■ Data for processing
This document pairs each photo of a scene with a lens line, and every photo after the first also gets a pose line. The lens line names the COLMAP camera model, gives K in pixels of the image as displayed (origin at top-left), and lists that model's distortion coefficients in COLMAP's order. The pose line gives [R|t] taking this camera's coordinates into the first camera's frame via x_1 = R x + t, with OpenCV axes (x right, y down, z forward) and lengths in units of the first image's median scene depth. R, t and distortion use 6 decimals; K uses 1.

...

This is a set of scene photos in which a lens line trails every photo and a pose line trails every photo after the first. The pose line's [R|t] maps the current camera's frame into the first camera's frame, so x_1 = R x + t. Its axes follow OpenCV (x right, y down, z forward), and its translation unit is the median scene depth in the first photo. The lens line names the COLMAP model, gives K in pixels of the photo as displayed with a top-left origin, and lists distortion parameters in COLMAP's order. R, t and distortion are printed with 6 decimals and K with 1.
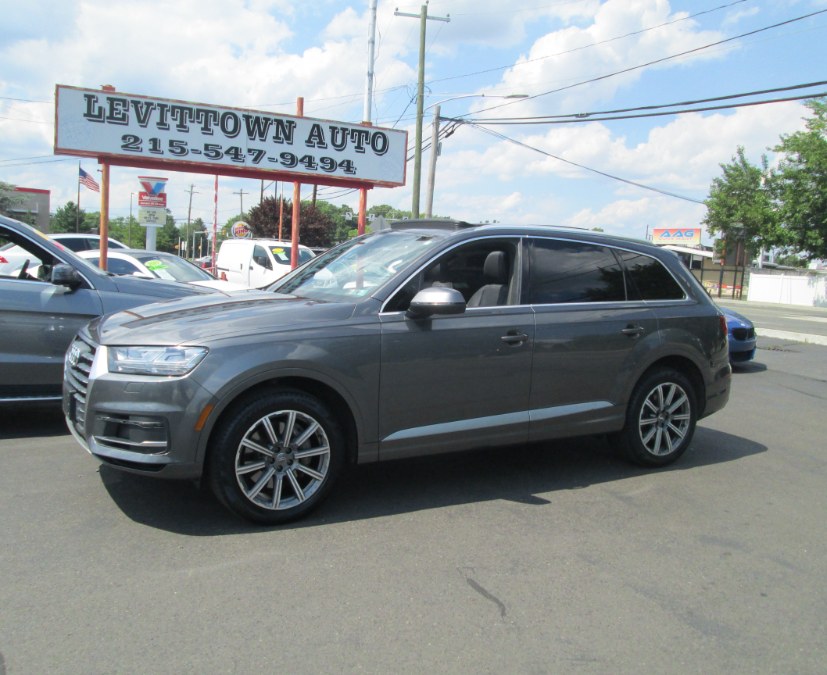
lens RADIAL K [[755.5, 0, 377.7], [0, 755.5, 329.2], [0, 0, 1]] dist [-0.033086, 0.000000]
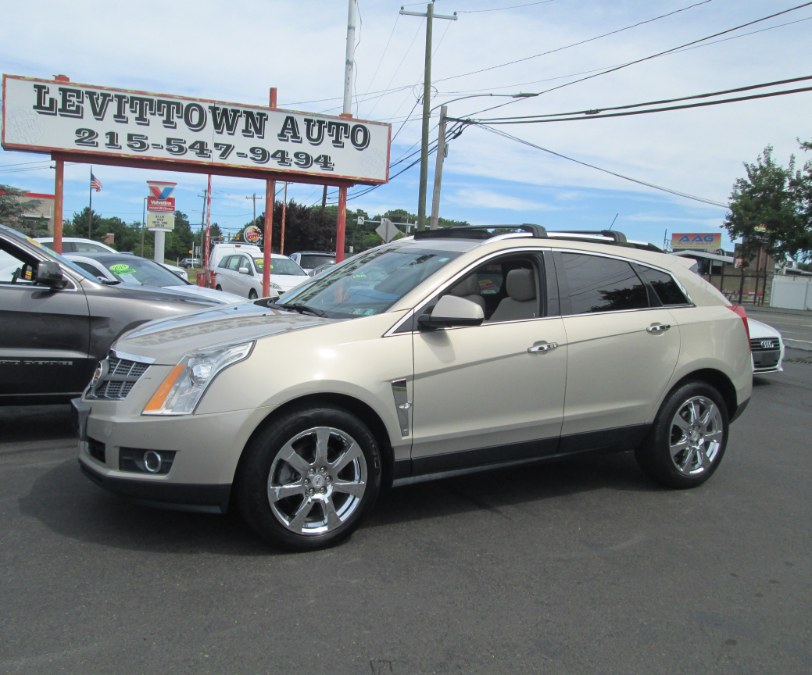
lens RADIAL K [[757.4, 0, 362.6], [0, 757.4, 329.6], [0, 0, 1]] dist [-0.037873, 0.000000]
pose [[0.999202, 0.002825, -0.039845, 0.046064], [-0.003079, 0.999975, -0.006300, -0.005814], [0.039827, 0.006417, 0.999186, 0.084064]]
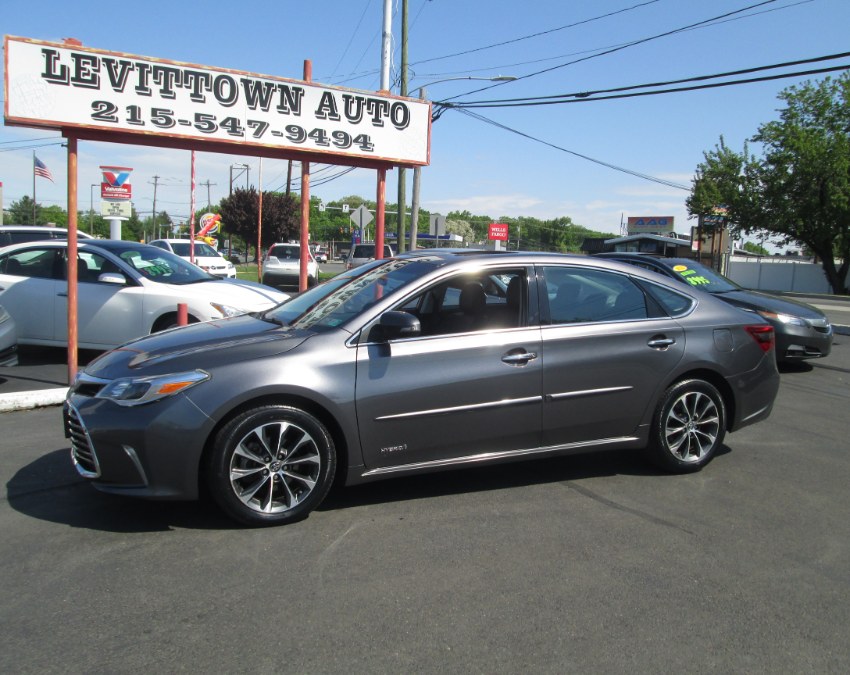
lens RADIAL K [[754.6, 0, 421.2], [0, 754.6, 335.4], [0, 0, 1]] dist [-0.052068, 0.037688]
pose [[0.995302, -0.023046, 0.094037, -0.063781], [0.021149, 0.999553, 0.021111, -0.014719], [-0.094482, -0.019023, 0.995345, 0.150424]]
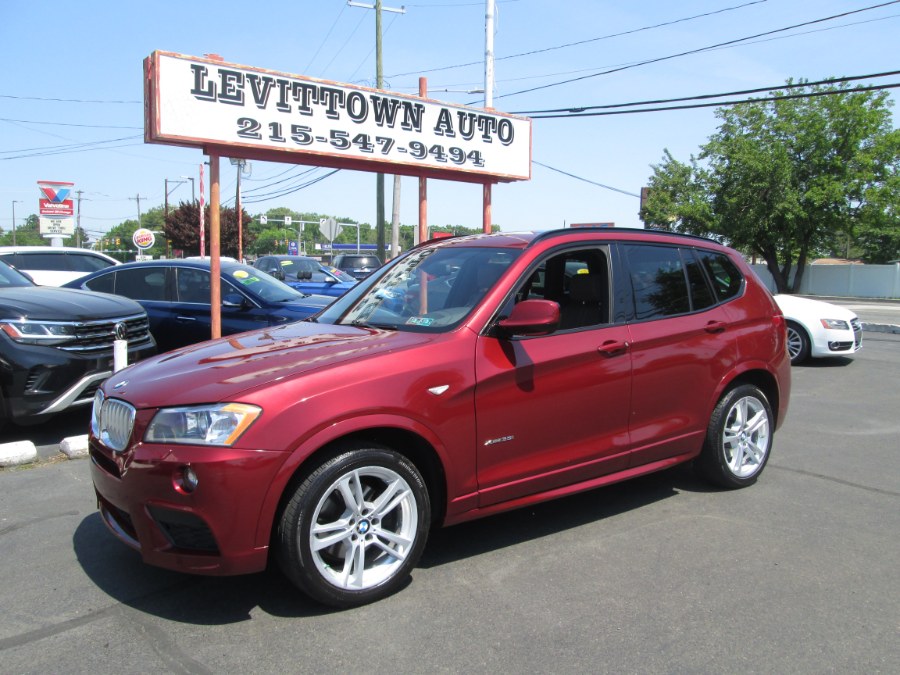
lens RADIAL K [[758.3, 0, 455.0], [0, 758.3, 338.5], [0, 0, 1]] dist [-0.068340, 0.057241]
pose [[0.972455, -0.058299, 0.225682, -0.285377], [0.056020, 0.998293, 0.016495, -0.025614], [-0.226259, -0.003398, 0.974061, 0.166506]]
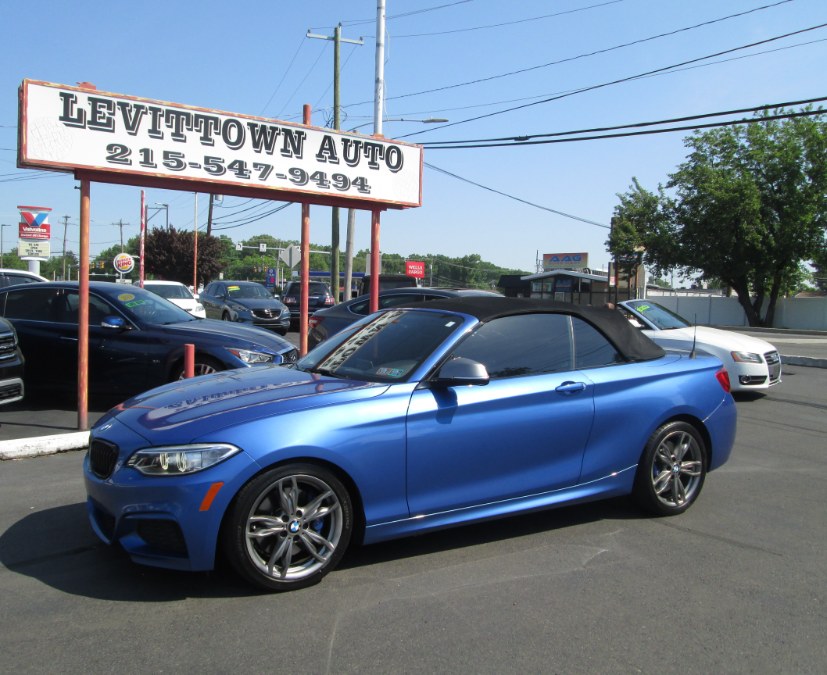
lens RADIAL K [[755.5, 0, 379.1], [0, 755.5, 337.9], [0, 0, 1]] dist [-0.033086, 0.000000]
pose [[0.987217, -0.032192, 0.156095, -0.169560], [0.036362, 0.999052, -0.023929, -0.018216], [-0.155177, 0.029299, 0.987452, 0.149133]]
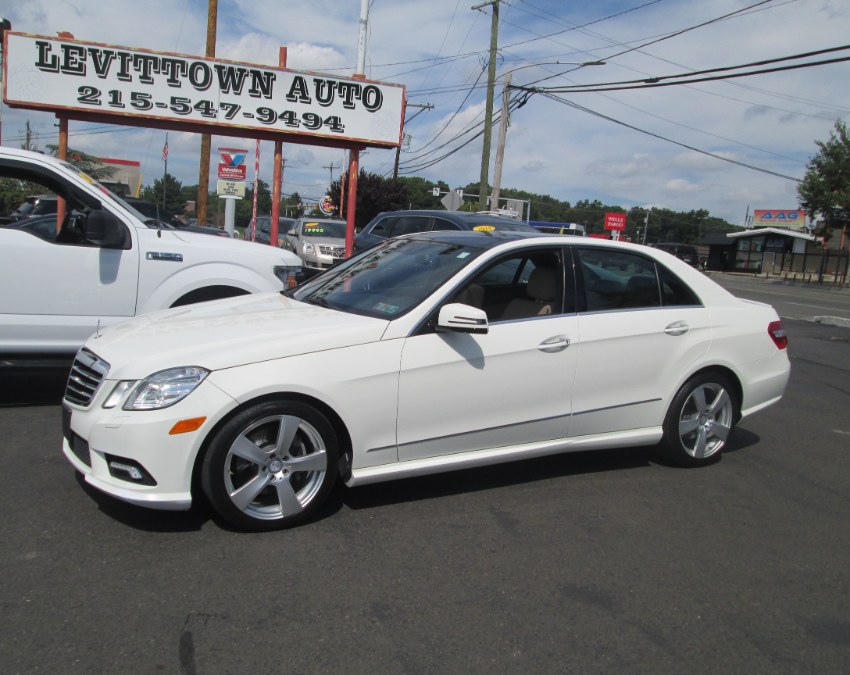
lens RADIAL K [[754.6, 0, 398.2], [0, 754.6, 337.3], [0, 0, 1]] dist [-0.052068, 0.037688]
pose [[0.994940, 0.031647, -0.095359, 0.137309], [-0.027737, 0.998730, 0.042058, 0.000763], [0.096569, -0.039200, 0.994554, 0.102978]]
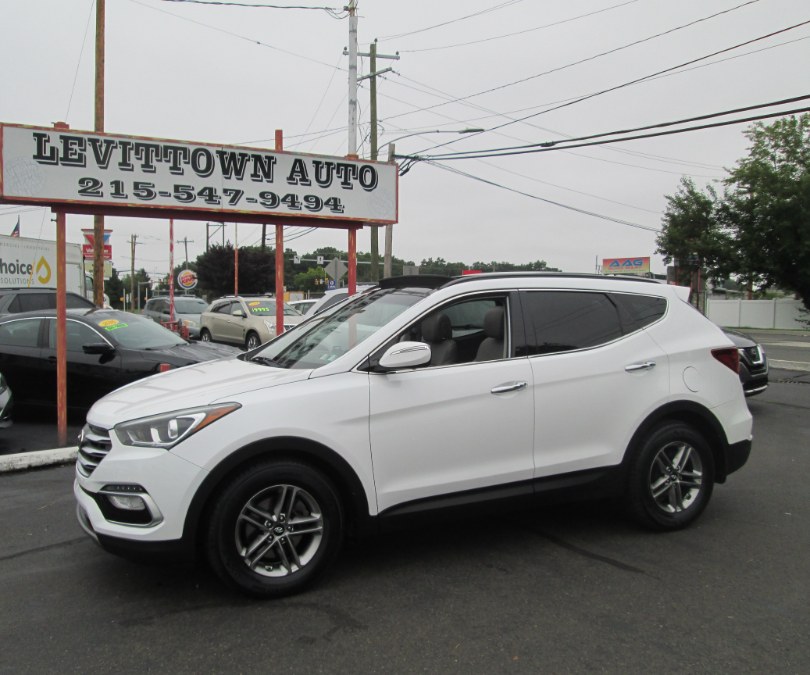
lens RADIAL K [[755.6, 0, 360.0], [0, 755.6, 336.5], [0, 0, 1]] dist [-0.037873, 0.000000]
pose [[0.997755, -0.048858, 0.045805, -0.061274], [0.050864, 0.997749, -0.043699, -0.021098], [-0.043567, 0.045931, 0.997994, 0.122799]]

■ Goal of the exercise
Format the rows starting with the line that contains "This is a set" and going on through the line that contains "-0.003398, 0.974061, 0.166506]]" as a numbered list, leaving out blank lines and the pictures.

■ Result
1. This is a set of scene photos in which a lens line trails every photo and a pose line trails every photo after the first. The pose line's [R|t] maps the current camera's frame into the first camera's frame, so x_1 = R x + t. Its axes follow OpenCV (x right, y down, z forward), and its translation unit is the median scene depth in the first photo. The lens line names the COLMAP model, gives K in pixels of the photo as displayed with a top-left origin, and lists distortion parameters in COLMAP's order. R, t and distortion are printed with 6 decimals and K with 1.
2. lens RADIAL K [[755.5, 0, 377.7], [0, 755.5, 329.2], [0, 0, 1]] dist [-0.033086, 0.000000]
3. lens RADIAL K [[757.4, 0, 362.6], [0, 757.4, 329.6], [0, 0, 1]] dist [-0.037873, 0.000000]
4. pose [[0.999202, 0.002825, -0.039845, 0.046064], [-0.003079, 0.999975, -0.006300, -0.005814], [0.039827, 0.006417, 0.999186, 0.084064]]
5. lens RADIAL K [[754.6, 0, 421.2], [0, 754.6, 335.4], [0, 0, 1]] dist [-0.052068, 0.037688]
6. pose [[0.995302, -0.023046, 0.094037, -0.063781], [0.021149, 0.999553, 0.021111, -0.014719], [-0.094482, -0.019023, 0.995345, 0.150424]]
7. lens RADIAL K [[758.3, 0, 455.0], [0, 758.3, 338.5], [0, 0, 1]] dist [-0.068340, 0.057241]
8. pose [[0.972455, -0.058299, 0.225682, -0.285377], [0.056020, 0.998293, 0.016495, -0.025614], [-0.226259, -0.003398, 0.974061, 0.166506]]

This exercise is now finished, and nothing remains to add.